>>>

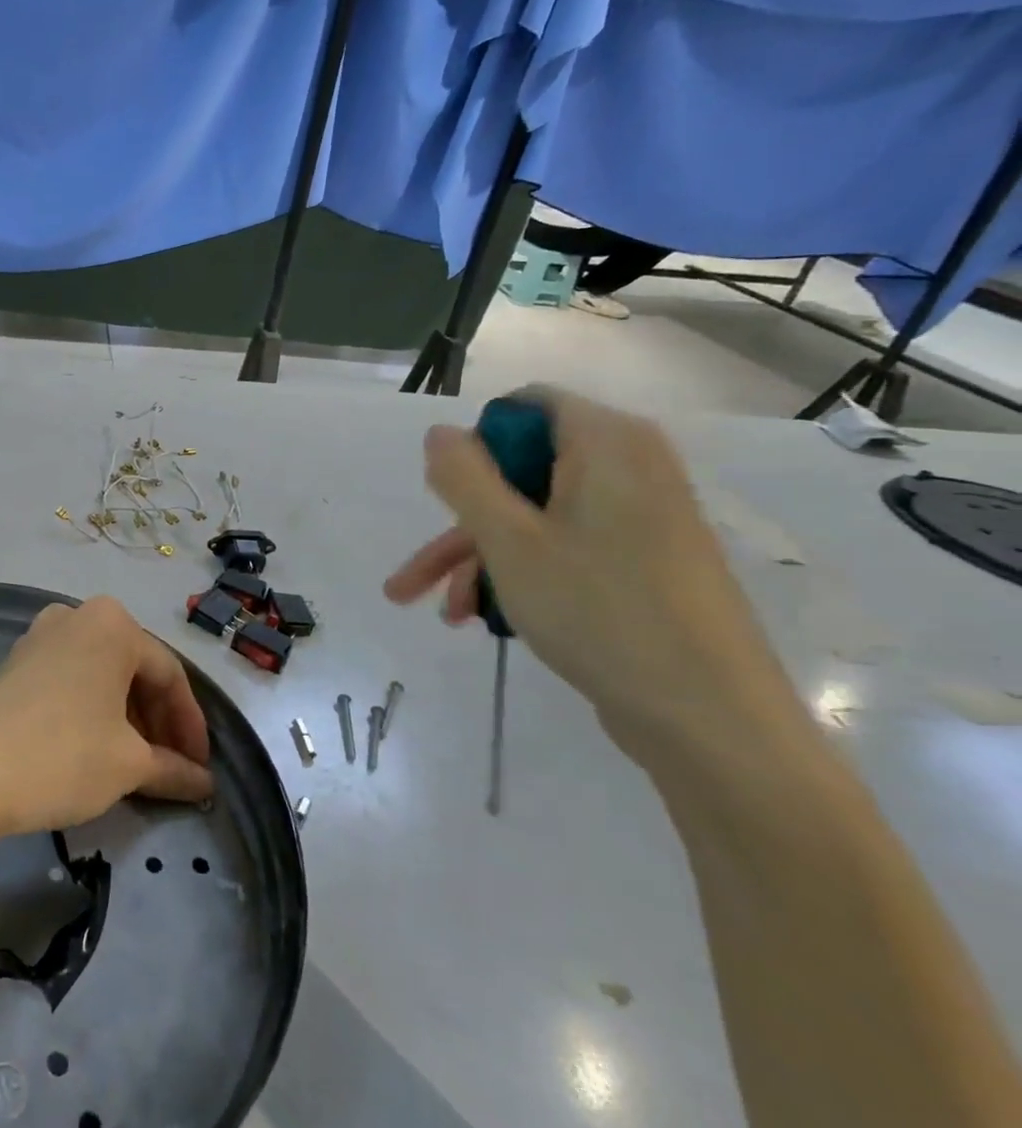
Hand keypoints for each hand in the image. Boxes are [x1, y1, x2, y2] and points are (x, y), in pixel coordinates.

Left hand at [0, 597, 213, 835]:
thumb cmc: (63, 756)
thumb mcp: (128, 765)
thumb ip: (174, 768)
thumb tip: (203, 783)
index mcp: (113, 624)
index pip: (169, 675)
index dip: (190, 726)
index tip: (201, 769)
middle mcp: (78, 616)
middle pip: (135, 670)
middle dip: (158, 722)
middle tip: (172, 769)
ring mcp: (41, 635)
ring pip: (102, 676)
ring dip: (127, 719)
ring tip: (139, 766)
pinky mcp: (17, 662)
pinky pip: (72, 680)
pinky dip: (94, 712)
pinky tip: (98, 750)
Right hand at [384, 387, 803, 757]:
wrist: (710, 721)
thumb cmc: (600, 611)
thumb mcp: (509, 540)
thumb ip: (463, 477)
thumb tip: (440, 433)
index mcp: (608, 444)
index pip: (525, 406)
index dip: (477, 445)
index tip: (450, 497)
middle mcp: (630, 469)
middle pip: (521, 471)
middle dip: (461, 523)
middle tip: (416, 573)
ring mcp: (640, 520)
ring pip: (535, 518)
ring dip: (478, 558)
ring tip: (439, 611)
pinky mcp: (643, 565)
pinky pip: (564, 549)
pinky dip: (519, 575)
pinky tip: (480, 619)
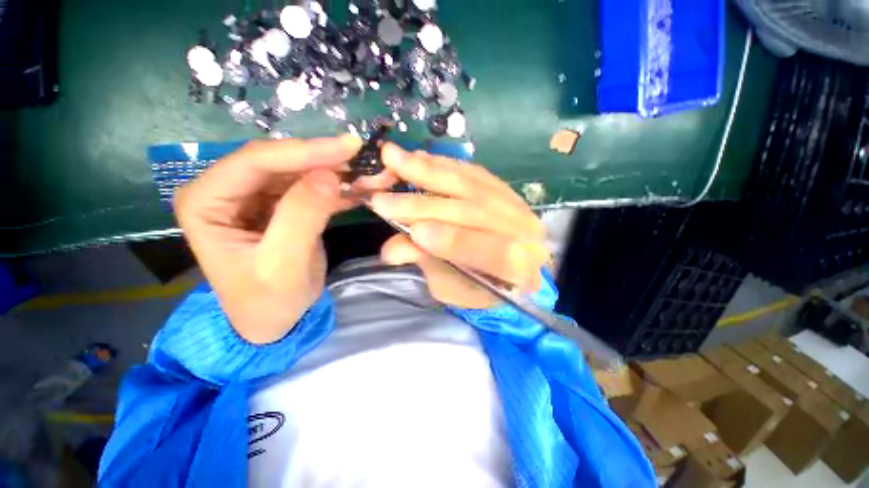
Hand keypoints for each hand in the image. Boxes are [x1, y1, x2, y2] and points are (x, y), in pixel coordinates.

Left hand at [174, 136, 361, 343]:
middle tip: (361, 155)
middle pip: (279, 162)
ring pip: (298, 171)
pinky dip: (336, 187)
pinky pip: (309, 187)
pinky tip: (359, 187)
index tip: (347, 147)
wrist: (274, 320)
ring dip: (334, 171)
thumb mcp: (284, 264)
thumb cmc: (268, 300)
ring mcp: (255, 197)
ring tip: (366, 171)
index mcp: (207, 202)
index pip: (255, 162)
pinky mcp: (280, 206)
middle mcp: (226, 191)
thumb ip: (302, 217)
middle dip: (322, 158)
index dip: (304, 151)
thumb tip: (329, 176)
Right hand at [370, 143, 550, 308]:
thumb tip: (390, 248)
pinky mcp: (504, 189)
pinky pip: (473, 172)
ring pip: (471, 185)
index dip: (452, 241)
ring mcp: (516, 206)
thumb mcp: (453, 287)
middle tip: (382, 197)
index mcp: (518, 270)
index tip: (415, 232)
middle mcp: (525, 233)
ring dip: (428, 172)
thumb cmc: (480, 286)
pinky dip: (444, 164)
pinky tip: (420, 157)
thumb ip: (428, 264)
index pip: (491, 252)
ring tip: (394, 159)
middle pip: (474, 213)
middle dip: (424, 205)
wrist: (512, 266)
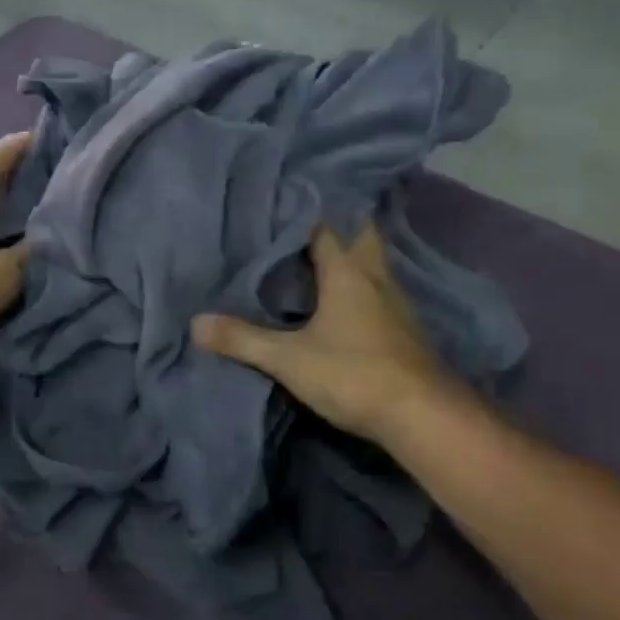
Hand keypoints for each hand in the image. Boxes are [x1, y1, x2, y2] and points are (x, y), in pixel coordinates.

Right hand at [193, 223, 478, 448]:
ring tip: (318, 254)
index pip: (326, 227)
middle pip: (360, 236)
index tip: (280, 202)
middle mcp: (376, 279)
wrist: (424, 417)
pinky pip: (379, 292)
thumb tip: (195, 323)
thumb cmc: (354, 374)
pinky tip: (345, 300)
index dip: (304, 212)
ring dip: (351, 255)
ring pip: (373, 265)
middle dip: (338, 224)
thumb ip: (243, 339)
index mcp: (348, 273)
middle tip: (305, 220)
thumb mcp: (289, 359)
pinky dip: (361, 286)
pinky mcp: (405, 330)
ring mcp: (397, 305)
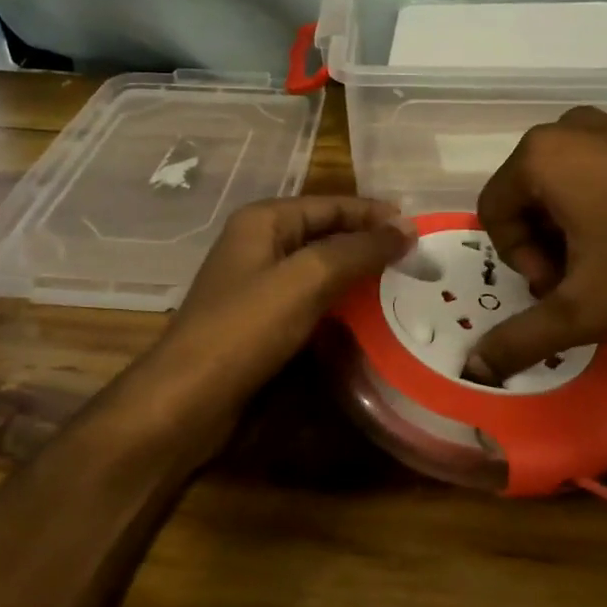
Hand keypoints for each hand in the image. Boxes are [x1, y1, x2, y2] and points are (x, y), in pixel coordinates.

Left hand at [150, 196, 411, 413]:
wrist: (188, 402)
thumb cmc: (245, 329)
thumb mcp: (307, 280)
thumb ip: (358, 250)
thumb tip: (406, 226)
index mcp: (264, 221)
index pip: (331, 205)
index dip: (374, 214)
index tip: (419, 229)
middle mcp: (260, 246)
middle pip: (326, 235)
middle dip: (369, 245)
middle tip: (419, 261)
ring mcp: (259, 287)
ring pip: (321, 272)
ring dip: (359, 278)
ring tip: (405, 289)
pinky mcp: (262, 324)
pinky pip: (311, 304)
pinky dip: (341, 308)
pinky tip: (371, 321)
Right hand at [470, 107, 606, 378]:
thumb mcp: (585, 310)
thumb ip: (522, 339)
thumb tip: (474, 371)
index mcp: (541, 156)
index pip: (494, 212)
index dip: (520, 261)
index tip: (561, 289)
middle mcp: (574, 125)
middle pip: (534, 192)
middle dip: (550, 242)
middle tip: (589, 279)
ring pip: (577, 177)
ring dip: (584, 221)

<<<

*ACTIVITY*
Report each line above containing the string "Right".

*ANSWER BOX*
Right hand at [384, 387, 803, 757]:
Right hand at [370, 143, 550, 308]:
Right hand at [193, 223, 478, 448]:
Right hand at [470, 107, 606, 378]:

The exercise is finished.